God’s claw jolted down and scorched Wayman where he perched on his scaffold against the steeple. He’d been done repairing the clock for a day, but he promised to play the jack and whitewash the tower while he had the skeleton of timbers assembled.

He come from swamp seed but grew hilly right quick and already was beginning to carry on in kind of a native spruce or bobcat way. He was a worker, but he’d risk a tipple, time to time. Then was when his queerness would come out, niddling on about how a clock was a home’s heart, about all that brass and wood adding up to a soul, if the measurements were easy and the pendulum smooth. Some might laugh. Then he’d show his temper. Didn’t hold with interruptions. You’d not want to trifle him long. But he’d hardly charge you to save a watch or fix some other gizmo.

Some said the girl was his by a sister down in Carolina, and it kicked up a swirl of needly gossip for a spell. In the end, folks went don’t-carish. He kept the hearts of big houses regular and twiddled more than one railroad watch back into use. He was fair complected, blue of iris, nearabout angel-featured. The girl, she was smart, eyes dark as a blackberry, hair to put a crow’s feathers to shame. Molly she was called.

That winter it was so cold the hens’ combs went black, the flood summer, season of locusts, year of overflowing silos and cribs. That was all we had him.

Like I say, he was fond of applejack, and I should mention the Old Testament stories with giants and fiery foxes and pharaohs, which he loved to yarn. He was a queer one. Then of a sudden, he laid there on the snow, his clothes a-smoking, snow melting back to make a shape around him like a coaling ground. Some said a “sign.” Old woman Rath saw a devil. I saw a fresh scar down his cheek like a knife fight, but Seth Showalter swore it was the spit and image of that lightning bolt that hit the brass cross at the steeple’s peak and ran straight on to him. Like Seth would know.

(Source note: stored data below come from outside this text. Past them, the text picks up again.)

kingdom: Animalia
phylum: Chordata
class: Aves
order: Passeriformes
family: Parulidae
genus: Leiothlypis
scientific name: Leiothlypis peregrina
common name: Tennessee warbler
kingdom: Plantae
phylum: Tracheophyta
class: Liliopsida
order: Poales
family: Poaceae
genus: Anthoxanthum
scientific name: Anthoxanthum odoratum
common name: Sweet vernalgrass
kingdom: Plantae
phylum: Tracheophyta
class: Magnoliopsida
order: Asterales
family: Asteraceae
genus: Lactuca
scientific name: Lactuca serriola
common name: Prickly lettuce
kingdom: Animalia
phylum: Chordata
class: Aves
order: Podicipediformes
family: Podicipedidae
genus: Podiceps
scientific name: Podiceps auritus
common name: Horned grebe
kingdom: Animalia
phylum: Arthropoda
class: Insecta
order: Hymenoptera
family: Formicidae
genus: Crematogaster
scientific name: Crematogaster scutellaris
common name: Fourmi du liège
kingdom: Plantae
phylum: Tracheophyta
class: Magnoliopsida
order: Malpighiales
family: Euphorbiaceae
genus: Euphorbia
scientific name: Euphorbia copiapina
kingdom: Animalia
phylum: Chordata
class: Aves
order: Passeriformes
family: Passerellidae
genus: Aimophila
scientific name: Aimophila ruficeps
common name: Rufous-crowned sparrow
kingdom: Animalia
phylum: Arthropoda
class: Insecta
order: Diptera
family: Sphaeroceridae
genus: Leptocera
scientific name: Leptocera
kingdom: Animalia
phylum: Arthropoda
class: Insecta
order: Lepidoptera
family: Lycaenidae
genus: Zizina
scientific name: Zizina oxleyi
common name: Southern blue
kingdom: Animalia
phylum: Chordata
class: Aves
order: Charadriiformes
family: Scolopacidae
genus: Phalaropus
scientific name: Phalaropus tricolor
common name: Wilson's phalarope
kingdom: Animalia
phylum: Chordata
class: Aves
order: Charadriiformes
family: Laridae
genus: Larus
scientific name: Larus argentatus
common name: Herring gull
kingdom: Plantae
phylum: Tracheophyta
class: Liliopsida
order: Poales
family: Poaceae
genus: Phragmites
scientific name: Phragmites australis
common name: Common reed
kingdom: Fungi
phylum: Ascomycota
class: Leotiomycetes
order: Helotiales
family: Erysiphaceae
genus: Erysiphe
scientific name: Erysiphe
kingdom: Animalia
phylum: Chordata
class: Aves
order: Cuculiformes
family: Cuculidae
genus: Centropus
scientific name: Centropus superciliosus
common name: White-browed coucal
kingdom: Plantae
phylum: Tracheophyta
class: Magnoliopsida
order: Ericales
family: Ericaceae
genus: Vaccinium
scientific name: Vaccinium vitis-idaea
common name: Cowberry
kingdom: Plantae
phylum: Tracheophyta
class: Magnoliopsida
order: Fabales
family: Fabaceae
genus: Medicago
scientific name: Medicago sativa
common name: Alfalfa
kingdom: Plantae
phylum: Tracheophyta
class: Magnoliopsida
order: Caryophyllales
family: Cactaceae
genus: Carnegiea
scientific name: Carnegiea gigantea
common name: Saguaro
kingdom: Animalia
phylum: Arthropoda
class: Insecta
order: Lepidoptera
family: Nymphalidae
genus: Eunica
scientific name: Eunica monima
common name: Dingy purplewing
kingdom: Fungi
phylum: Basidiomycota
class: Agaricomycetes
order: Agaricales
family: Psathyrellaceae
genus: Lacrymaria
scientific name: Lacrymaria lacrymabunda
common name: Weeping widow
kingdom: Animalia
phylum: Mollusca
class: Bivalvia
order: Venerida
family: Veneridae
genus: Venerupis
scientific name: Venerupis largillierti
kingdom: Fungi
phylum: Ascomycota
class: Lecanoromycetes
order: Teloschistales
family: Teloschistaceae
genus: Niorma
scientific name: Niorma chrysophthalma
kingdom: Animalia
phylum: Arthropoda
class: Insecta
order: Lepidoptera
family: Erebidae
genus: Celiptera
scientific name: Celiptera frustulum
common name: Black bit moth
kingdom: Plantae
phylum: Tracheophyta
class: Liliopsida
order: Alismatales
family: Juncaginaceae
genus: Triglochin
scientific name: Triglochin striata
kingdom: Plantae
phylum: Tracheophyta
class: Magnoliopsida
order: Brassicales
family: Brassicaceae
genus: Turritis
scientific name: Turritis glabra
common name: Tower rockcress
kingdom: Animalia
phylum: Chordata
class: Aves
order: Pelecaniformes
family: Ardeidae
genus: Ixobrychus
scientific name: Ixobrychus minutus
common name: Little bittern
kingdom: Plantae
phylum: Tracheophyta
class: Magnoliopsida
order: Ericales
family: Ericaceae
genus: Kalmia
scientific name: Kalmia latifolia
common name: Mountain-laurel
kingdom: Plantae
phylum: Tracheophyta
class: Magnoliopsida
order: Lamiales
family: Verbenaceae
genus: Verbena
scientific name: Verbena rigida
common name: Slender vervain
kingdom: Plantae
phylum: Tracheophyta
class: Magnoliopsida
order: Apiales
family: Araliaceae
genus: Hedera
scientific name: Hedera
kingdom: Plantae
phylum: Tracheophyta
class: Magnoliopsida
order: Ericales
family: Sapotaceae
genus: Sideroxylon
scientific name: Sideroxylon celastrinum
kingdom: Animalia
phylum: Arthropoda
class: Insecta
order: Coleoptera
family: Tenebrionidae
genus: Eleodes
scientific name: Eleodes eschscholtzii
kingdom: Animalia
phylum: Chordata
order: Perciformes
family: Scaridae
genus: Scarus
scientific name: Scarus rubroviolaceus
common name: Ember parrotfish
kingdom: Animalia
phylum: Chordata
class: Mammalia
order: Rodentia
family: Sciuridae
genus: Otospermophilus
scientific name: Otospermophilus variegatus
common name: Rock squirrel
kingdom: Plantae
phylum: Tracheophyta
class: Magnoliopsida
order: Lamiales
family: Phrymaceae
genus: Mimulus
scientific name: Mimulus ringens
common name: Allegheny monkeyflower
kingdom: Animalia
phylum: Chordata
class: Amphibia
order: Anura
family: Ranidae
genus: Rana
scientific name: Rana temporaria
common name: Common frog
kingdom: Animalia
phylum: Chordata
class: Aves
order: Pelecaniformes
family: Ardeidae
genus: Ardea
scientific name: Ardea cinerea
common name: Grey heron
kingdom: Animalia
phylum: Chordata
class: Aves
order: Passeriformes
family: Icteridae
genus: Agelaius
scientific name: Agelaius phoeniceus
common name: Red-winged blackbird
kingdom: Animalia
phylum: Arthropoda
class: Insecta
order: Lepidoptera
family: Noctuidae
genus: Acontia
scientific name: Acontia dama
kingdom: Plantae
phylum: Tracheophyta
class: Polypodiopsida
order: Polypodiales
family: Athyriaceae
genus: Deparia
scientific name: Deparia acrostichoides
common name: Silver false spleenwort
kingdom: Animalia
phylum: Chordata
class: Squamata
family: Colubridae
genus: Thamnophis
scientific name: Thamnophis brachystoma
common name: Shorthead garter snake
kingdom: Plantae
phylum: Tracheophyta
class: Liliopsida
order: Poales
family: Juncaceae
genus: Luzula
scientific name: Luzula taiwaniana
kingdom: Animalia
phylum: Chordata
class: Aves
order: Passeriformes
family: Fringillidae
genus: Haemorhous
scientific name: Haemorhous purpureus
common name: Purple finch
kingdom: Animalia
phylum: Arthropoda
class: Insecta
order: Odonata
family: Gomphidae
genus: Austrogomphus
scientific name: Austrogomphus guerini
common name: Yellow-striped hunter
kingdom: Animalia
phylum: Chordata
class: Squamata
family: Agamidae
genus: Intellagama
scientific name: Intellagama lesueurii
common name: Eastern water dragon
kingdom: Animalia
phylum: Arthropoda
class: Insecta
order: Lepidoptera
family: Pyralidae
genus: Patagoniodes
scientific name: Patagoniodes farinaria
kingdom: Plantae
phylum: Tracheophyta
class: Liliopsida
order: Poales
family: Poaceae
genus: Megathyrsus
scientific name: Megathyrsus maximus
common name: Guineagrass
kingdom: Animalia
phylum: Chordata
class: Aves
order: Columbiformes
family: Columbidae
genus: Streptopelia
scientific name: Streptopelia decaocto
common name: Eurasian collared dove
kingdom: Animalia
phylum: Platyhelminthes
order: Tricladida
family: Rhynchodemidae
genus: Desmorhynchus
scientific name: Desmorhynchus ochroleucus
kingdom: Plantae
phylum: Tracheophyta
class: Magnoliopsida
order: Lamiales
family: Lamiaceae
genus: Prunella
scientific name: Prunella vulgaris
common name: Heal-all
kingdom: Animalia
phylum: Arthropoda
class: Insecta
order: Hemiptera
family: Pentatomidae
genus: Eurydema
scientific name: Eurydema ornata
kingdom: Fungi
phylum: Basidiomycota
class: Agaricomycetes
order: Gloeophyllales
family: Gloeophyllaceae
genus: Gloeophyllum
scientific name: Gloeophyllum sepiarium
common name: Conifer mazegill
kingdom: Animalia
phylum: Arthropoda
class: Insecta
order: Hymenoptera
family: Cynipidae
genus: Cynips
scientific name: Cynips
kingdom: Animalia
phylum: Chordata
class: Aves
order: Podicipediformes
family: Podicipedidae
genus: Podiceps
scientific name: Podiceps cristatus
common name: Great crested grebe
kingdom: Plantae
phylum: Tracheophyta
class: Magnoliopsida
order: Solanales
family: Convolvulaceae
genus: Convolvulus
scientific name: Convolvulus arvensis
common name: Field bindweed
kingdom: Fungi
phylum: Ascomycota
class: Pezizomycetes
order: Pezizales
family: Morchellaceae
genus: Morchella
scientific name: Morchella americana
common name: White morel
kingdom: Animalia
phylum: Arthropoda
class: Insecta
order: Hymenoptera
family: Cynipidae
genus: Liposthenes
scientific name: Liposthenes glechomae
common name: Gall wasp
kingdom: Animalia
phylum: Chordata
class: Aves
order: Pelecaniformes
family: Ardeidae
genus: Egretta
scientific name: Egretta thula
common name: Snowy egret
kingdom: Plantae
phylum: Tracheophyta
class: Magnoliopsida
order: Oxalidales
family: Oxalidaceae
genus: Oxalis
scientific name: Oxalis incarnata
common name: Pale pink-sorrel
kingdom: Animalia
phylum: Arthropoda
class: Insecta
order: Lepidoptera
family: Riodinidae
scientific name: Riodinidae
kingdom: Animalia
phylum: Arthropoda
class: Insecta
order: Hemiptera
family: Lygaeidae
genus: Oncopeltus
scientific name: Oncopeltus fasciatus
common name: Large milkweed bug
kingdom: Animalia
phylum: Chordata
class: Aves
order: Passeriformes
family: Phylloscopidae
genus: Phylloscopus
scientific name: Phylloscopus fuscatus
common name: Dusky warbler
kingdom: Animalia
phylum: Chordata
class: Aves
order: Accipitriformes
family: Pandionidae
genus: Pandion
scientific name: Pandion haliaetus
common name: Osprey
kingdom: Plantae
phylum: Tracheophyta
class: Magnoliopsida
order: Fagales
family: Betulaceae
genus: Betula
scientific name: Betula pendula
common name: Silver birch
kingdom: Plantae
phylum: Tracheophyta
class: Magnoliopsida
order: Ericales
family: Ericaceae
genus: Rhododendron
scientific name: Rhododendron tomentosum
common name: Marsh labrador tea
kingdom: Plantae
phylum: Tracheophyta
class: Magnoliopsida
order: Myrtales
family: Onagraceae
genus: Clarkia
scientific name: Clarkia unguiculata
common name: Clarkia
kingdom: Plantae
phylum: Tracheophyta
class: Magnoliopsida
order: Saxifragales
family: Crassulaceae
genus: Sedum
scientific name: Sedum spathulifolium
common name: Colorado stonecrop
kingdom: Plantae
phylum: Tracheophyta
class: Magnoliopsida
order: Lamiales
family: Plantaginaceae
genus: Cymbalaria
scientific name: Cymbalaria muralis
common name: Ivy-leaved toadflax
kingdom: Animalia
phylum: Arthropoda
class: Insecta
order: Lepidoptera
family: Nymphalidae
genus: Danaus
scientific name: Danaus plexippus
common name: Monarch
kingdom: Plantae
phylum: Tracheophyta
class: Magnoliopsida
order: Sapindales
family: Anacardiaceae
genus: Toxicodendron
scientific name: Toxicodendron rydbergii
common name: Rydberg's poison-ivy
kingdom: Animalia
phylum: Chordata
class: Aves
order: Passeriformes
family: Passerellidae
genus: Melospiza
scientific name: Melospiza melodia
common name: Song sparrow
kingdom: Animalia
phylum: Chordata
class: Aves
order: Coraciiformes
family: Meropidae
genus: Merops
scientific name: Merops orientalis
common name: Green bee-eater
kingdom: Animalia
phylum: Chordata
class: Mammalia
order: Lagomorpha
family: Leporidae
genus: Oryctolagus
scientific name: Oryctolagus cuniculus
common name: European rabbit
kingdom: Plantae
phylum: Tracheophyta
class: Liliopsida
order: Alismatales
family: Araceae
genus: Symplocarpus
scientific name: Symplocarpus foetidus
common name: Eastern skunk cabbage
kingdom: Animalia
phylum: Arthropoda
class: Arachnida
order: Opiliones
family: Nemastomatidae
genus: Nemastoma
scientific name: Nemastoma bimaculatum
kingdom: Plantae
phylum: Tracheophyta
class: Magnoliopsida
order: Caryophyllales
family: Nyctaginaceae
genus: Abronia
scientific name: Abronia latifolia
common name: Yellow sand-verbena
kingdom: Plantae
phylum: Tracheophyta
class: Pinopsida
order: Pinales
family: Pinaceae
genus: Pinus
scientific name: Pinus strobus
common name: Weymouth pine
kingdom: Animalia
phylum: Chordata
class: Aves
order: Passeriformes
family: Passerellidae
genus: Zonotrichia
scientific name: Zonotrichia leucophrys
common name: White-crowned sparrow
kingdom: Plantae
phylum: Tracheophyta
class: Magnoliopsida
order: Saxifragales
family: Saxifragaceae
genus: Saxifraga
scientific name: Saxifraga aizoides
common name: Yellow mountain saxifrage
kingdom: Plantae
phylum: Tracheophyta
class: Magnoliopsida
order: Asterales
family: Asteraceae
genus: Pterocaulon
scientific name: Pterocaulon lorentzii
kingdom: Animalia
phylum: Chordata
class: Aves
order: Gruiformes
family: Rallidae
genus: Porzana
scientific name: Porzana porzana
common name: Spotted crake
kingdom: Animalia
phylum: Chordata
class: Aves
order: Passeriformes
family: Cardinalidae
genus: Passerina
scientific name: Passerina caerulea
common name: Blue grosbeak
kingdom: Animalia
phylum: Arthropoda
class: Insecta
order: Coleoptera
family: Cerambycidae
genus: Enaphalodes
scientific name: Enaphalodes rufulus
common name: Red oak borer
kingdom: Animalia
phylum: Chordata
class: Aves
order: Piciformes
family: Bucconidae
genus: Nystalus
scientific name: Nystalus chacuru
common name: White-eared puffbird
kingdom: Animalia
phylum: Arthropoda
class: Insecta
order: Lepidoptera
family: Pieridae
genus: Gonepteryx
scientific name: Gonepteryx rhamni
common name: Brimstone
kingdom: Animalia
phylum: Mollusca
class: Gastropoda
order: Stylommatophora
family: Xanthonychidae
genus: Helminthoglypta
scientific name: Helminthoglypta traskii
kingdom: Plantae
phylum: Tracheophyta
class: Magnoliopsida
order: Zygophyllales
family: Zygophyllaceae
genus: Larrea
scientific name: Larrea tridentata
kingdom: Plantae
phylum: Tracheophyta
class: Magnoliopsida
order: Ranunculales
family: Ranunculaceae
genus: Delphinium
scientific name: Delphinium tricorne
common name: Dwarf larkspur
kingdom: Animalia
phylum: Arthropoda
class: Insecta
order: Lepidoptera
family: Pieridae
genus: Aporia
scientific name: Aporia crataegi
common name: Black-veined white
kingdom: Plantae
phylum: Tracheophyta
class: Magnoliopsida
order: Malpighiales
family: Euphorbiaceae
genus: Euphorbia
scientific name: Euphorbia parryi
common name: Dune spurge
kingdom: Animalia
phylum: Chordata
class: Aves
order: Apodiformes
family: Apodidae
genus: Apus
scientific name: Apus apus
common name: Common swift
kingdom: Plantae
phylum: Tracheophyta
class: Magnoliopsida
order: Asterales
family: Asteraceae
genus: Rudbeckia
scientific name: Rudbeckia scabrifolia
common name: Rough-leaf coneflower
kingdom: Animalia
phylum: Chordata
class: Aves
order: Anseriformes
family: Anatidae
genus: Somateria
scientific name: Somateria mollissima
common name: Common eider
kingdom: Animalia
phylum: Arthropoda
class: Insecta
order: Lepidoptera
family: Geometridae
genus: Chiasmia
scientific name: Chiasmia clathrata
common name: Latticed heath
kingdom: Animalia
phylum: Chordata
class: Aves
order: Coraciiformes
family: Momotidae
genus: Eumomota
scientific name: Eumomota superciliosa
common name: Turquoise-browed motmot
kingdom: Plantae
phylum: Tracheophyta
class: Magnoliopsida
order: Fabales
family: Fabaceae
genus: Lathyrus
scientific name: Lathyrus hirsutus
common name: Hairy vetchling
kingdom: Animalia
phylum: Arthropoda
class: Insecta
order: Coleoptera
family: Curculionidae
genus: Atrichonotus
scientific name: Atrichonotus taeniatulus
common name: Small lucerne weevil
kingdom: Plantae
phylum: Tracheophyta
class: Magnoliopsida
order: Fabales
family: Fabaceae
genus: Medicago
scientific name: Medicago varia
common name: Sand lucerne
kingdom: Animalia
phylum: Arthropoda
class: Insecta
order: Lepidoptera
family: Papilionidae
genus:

I was in Wayman’s shop once to see could he put the breath of life back into my granny’s nurse watch. I reckoned I’d been struck near blind by the clean of it, tools all lined up neat like an army and rubbed bright. They was a lavish of clocks on the walls, but I couldn’t abide them, tocking together like a parade. Too much of the army for me, and they’d took my Jim in a brown uniform, never brought him back. Old Wayman, though, he charmed that watch. Cost me two bits, and he put a polish on the case. I cherish it still.

They went quick to work, and pretty soon he was a man in black, the open coffin stood up at Woodrow’s store so folks could view easy. It put me in mind of a deacon standing inside a hall clock, sleeping, but he was not known to be keen on sleep.

So they had to tell her. Mink did. She’d been to market and was back in two days, spindly thing like her taking that trail on her lonesome, but she was a spirited sort. And soon as she knew, she put up a weepfest fit to beat any widow. Weeds and ashes, the mirrors all masked up. Didn’t we wonder how long before all them timepieces would have give up the ghost, the springs slack, beginning to harvest dust? But in a month that gal threw off the mourning and started taking in clocks. She had the knack and the eye. If Wayman ever had something to answer for in front of the Final Judge, it wasn’t that Molly.

I carried her a pie and some rabbit stew, but I don’t know if she ever so much as took a taste. I felt obliged. Arsh taters and carrots, onion, a strong slash of flour, pepper a-plenty and mushy peas. The pie was stamens, cinnamon and ample cloves, the good brown sugar and round as a clock’s face. She was all manners when she took it, but I don’t know as she ate it. I was sure I’d mixed and timed it perfect. I’d made a pair, had a taste myself. I’m here to tell you, spite the circumstances, it was almighty spicy sweet.